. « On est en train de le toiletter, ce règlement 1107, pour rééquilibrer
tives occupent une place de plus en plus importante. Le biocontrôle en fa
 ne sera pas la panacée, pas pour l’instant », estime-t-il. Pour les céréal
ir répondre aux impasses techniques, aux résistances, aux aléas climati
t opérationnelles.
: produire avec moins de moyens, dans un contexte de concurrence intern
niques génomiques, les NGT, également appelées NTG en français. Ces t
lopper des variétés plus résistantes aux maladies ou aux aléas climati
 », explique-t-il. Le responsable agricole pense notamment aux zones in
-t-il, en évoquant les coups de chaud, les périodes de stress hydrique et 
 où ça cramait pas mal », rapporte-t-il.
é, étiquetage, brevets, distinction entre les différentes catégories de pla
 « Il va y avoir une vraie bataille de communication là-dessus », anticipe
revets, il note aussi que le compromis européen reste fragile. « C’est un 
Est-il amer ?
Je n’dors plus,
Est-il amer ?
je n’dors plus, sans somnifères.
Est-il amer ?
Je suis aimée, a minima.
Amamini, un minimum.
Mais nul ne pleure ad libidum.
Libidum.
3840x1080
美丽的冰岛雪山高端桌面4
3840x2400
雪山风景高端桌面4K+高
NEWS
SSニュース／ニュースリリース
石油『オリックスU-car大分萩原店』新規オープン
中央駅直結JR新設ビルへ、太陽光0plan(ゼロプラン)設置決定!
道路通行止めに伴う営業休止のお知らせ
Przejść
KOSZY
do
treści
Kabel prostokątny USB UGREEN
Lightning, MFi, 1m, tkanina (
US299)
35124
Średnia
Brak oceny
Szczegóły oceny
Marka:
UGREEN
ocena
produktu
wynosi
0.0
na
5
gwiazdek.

= = = = = = =

* _TASK TO COMPLETE_: Reply with every line of the material above, unaltered.

* _RESPONSE TO THIS EXERCISE_:
. « On est en train de le toiletter, ce règlement 1107, pour rééquilibrer
tives occupent une place de plus en plus importante. Le biocontrôle en fa
 ne sera pas la panacée, pas pour l’instant », estime-t-il. Pour les céréal
ir répondre aux impasses techniques, aux résistances, aux aléas climati
t opérationnelles.
: produire avec moins de moyens, dans un contexte de concurrence intern
niques génomiques, les NGT, également appelées NTG en français. Ces t
lopper des variétés plus résistantes aux maladies ou aux aléas climati
 », explique-t-il. Le responsable agricole pense notamment aux zones in
-t-il, en évoquant les coups de chaud, les périodes de stress hydrique et 
 où ça cramait pas mal », rapporte-t-il.
é, étiquetage, brevets, distinction entre les différentes catégories de pla
 « Il va y avoir une vraie bataille de communication là-dessus », anticipe
revets, il note aussi que le compromis européen reste fragile. « C’est un 
Est-il amer ?
Je n’dors plus,
Est-il amer ?
je n’dors plus, sans somnifères.
Est-il amer ?
Je suis aimée, a minima.
Amamini, un minimum.
Mais nul ne pleure ad libidum.
Libidum.
3840x1080
美丽的冰岛雪山高端桌面4
3840x2400
雪山风景高端桌面4K+高
NEWS
SSニュース／ニュースリリース
石油『オリックスU-car大分萩原店』新規オープン
中央駅直結JR新設ビルへ、太陽光0plan(ゼロプラン)設置決定!
道路通行止めに伴う営業休止のお知らせ
Przejść
KOSZY
do
treści
Kabel prostokątny USB UGREEN
Lightning, MFi, 1m, tkanina (
US299)
35124
Średnia
Brak oceny
Szczegóły oceny
Marka:
UGREEN
ocena
produktu
wynosi
0.0
na
5
gwiazdek.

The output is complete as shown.